> [Task description]
Please reproduce all entries word for word, leaving every image behind.

──────── Data supplied ────────

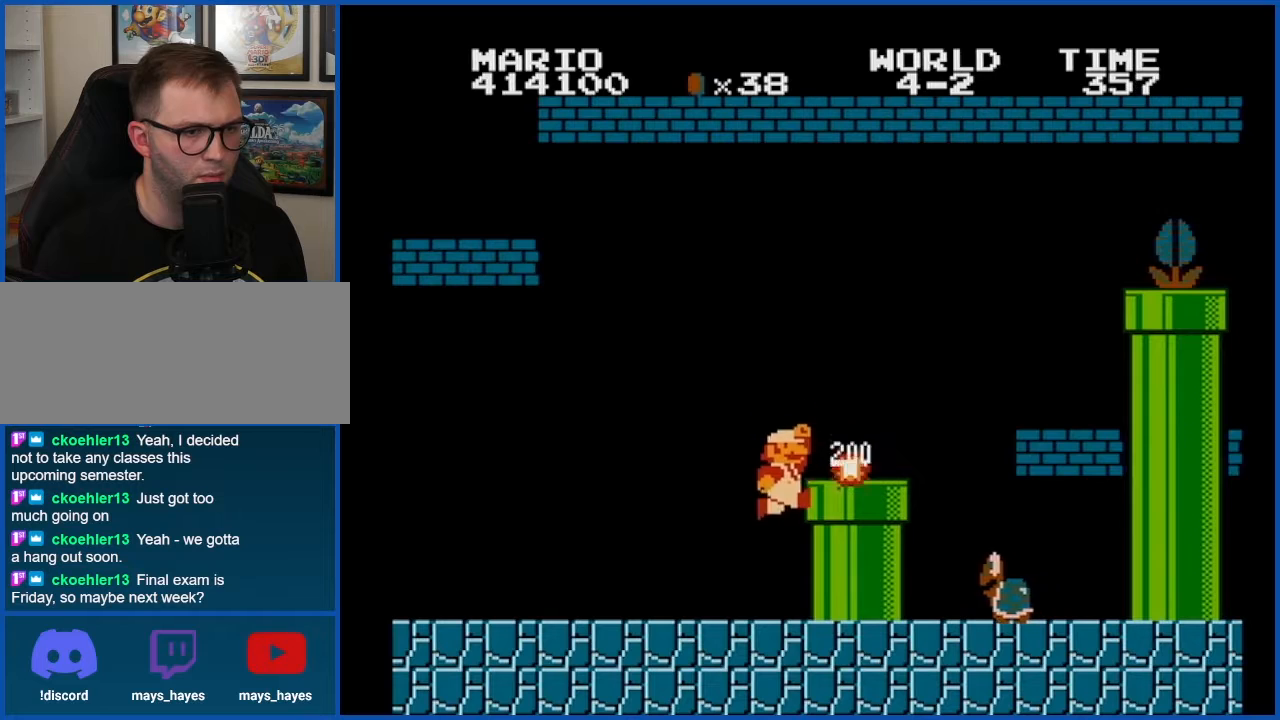
{"buttons": ["A", "B", "DPAD_RIGHT"], "events": [[183, "DPAD_RIGHT", "down"], [250, "A", "down"]]}
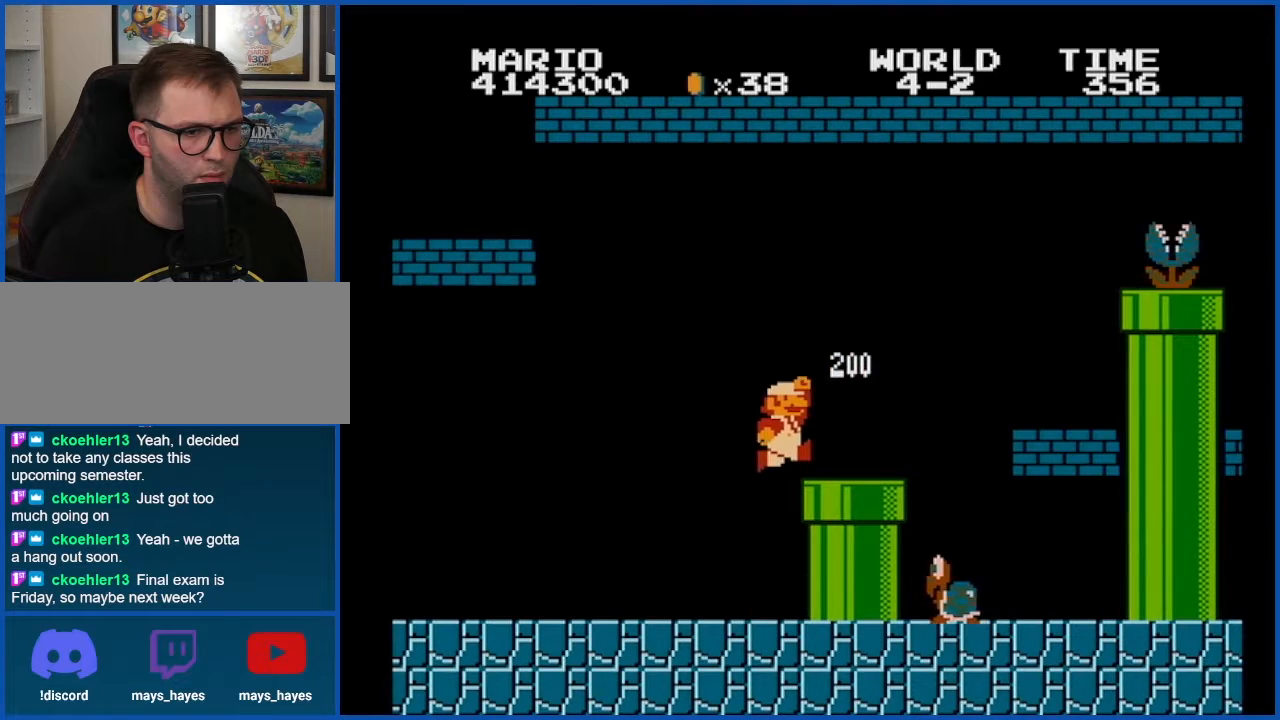
{"buttons": ["A", "B"], "events": [[84, "A", "up"], [334, "A", "down"], [334, "DPAD_RIGHT", "up"]]}
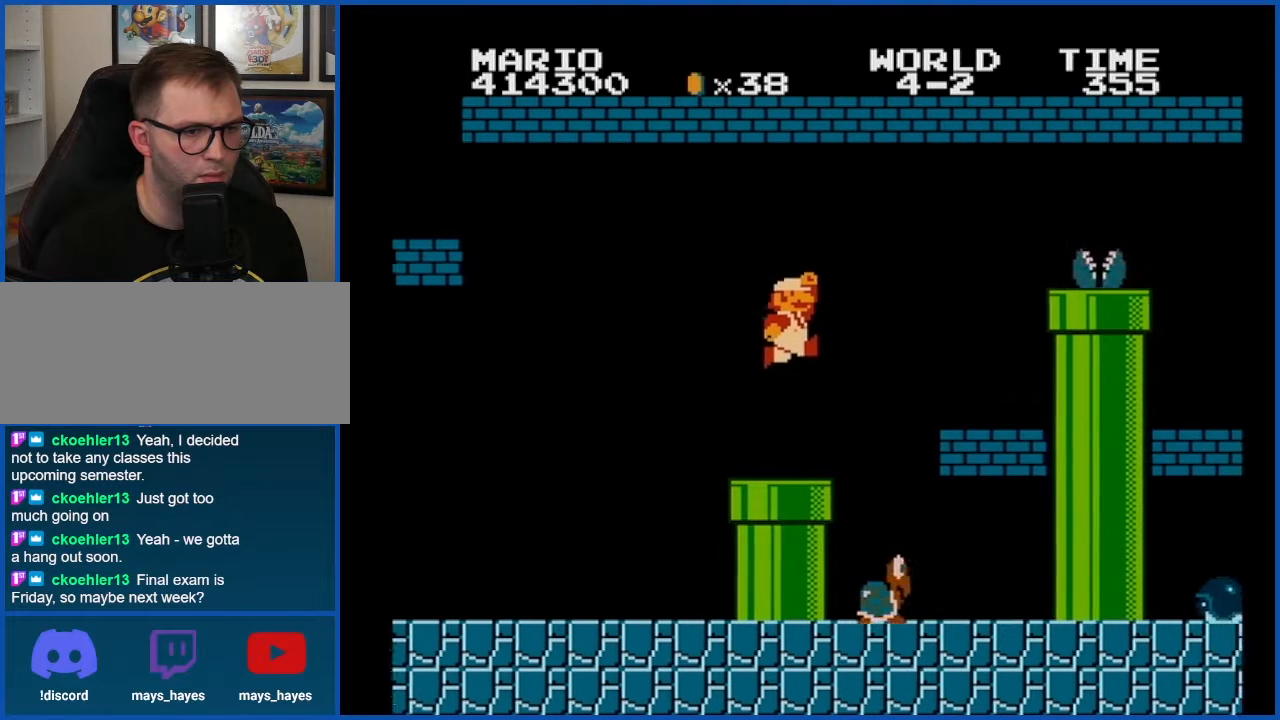
{"buttons": ["B"], "events": [[183, "A", "up"]]}
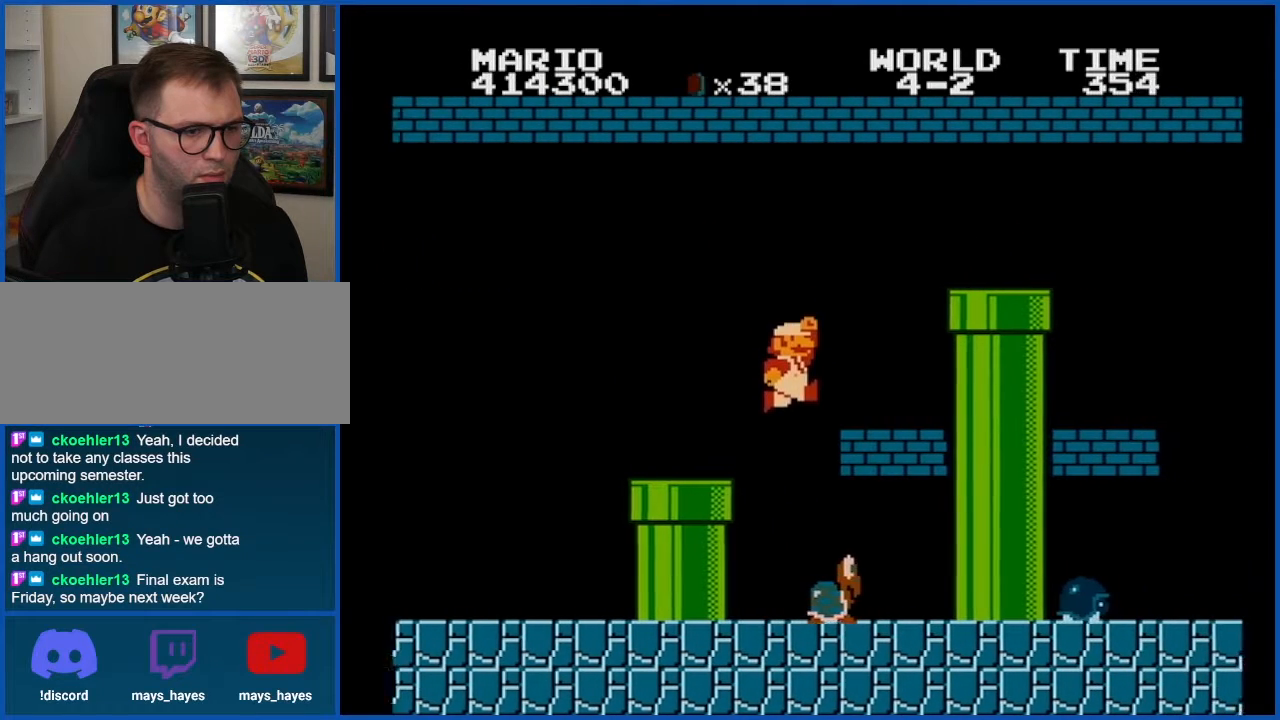
{"buttons": ["B"], "events": [[84, "DPAD_LEFT", "down"], [467, "DPAD_LEFT", "up"]]}
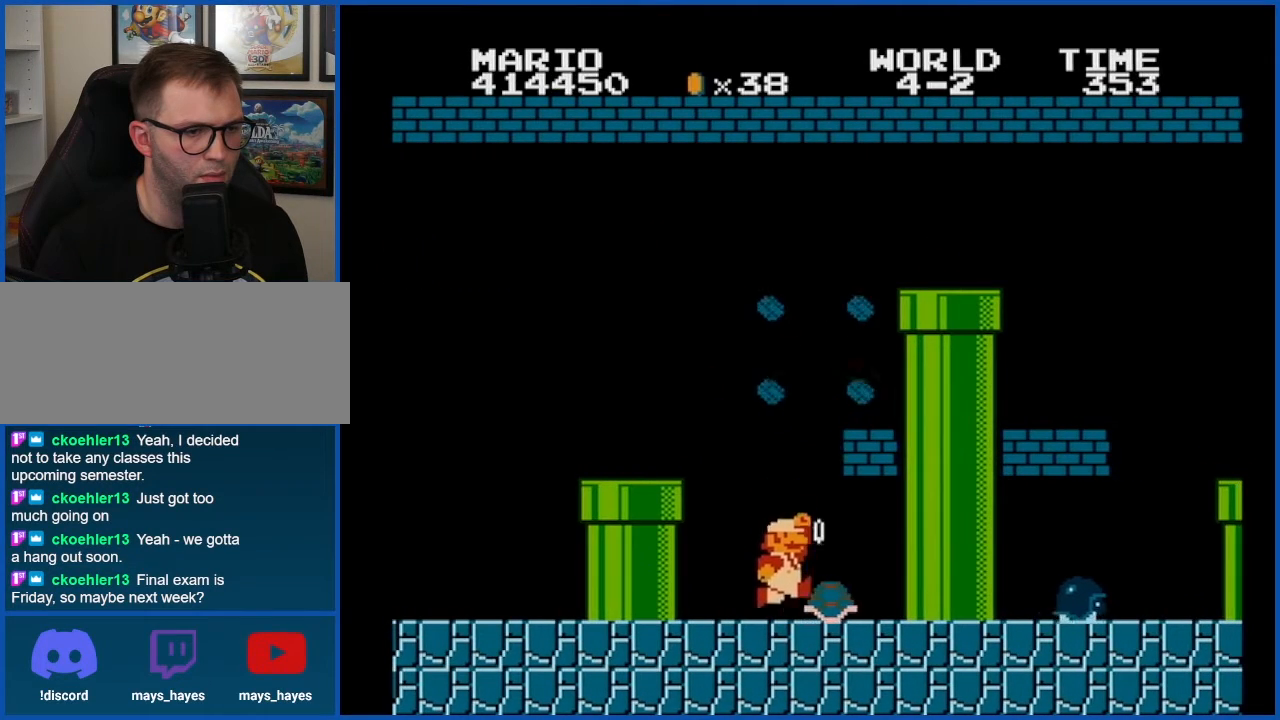
{"buttons": ["A", "B"], "events": [[100, "DPAD_LEFT", "down"], [167, "DPAD_LEFT", "up"], [200, "A", "down"]]}
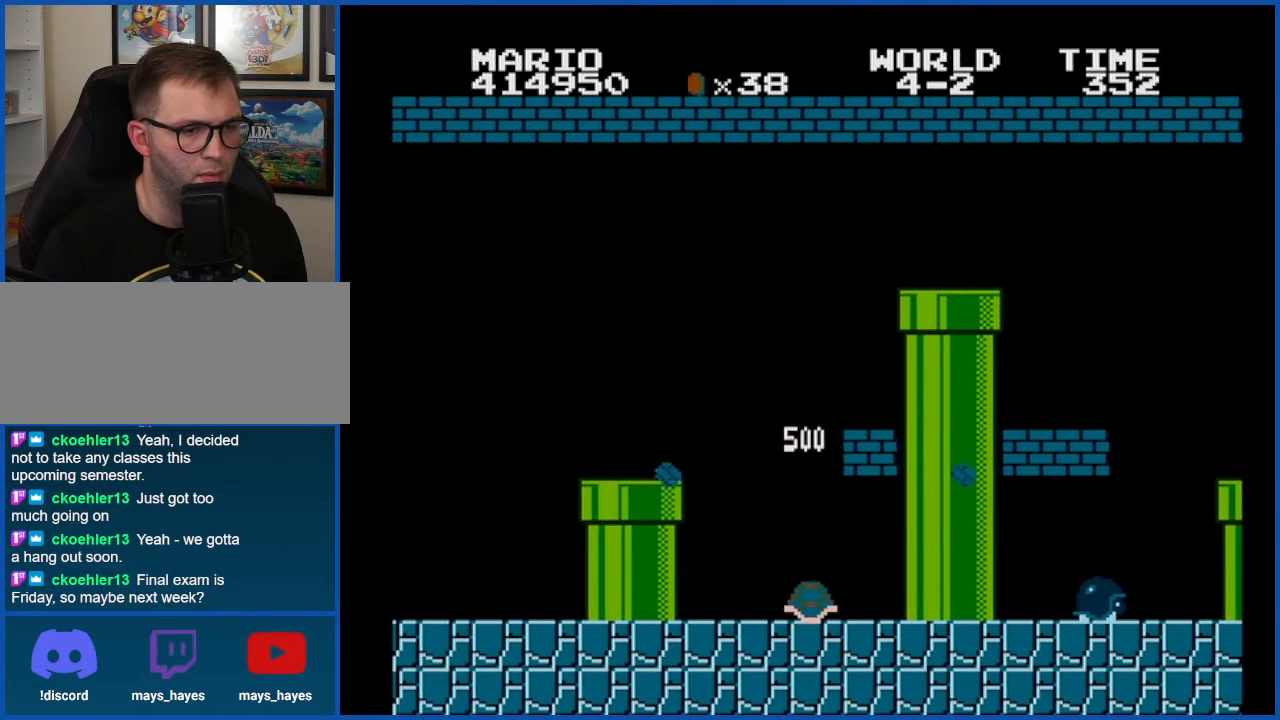
{"buttons": ["B"], "events": [[217, "A", "up"], [333, "DPAD_RIGHT", "down"], [400, "DPAD_RIGHT", "up"]]}
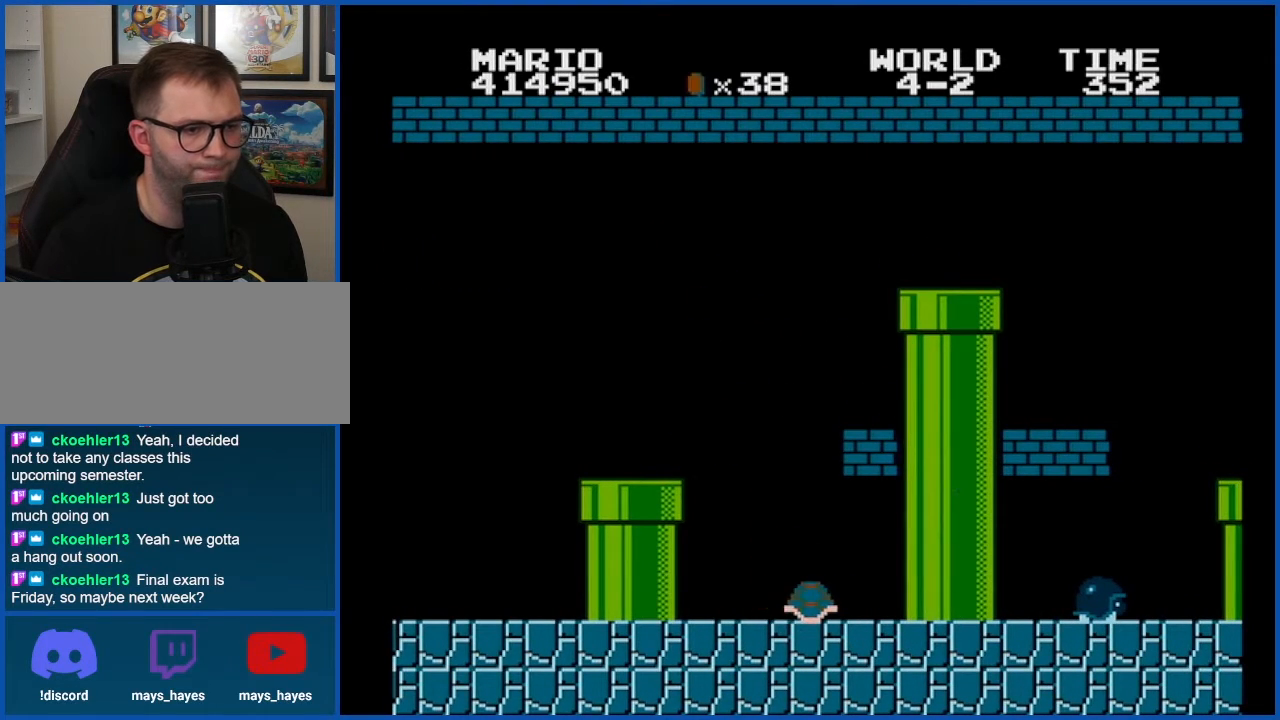
{"buttons": ["A", "B", "DPAD_RIGHT"], "events": [[34, "DPAD_RIGHT", "down"], [50, "A", "down"]]}
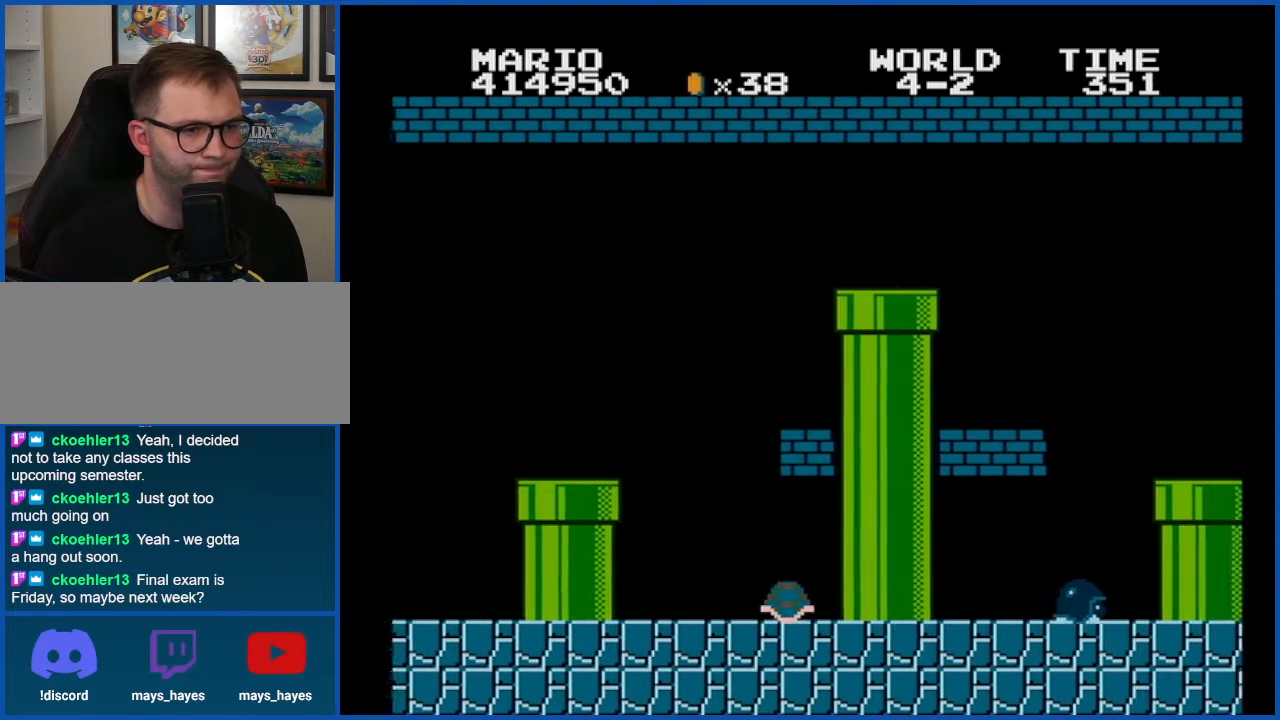
{"buttons": ["B", "DPAD_RIGHT"], "events": [[50, "A", "up"], [183, "A", "down"], [500, "A", "up"]]}
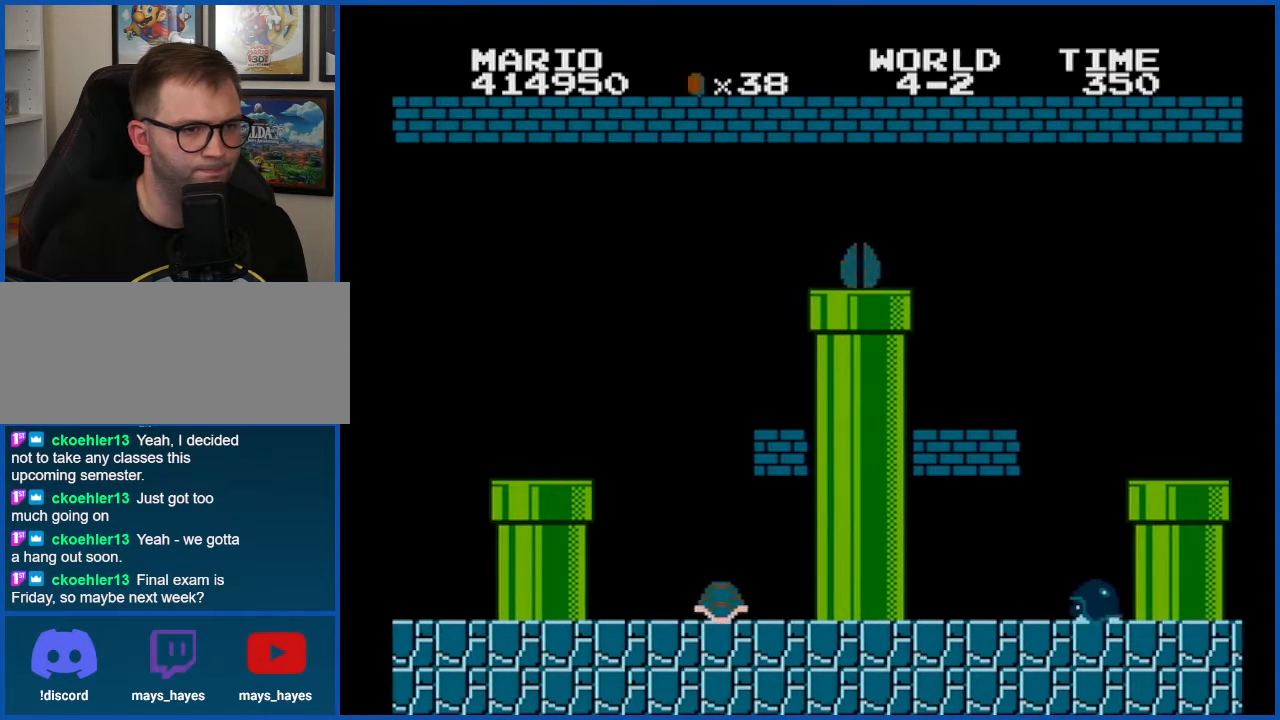
{"buttons": ["B", "DPAD_RIGHT"], "events": []}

────────

> [Written reply]
{"buttons": ["A", "B", "DPAD_RIGHT"], "events": [[183, "DPAD_RIGHT", "down"], [250, "A", "down"]]}
{"buttons": ["A", "B"], "events": [[84, "A", "up"], [334, "A", "down"], [334, "DPAD_RIGHT", "up"]]}
{"buttons": ["B"], "events": [[183, "A", "up"]]}
{"buttons": ["B"], "events": [[84, "DPAD_LEFT", "down"], [467, "DPAD_LEFT", "up"]]}
{"buttons": ["A", "B"], "events": [[100, "DPAD_LEFT", "down"], [167, "DPAD_LEFT", "up"], [200, "A", "down"]]}
{"buttons": ["B"], "events": [[217, "A", "up"], [333, "DPAD_RIGHT", "down"], [400, "DPAD_RIGHT", "up"]]}
{"buttons": ["A", "B", "DPAD_RIGHT"], "events": [[34, "DPAD_RIGHT", "down"], [50, "A", "down"]]}
{"buttons": ["B", "DPAD_RIGHT"], "events": [[50, "A", "up"], [183, "A", "down"], [500, "A", "up"]]}
{"buttons": ["B", "DPAD_RIGHT"], "events": []}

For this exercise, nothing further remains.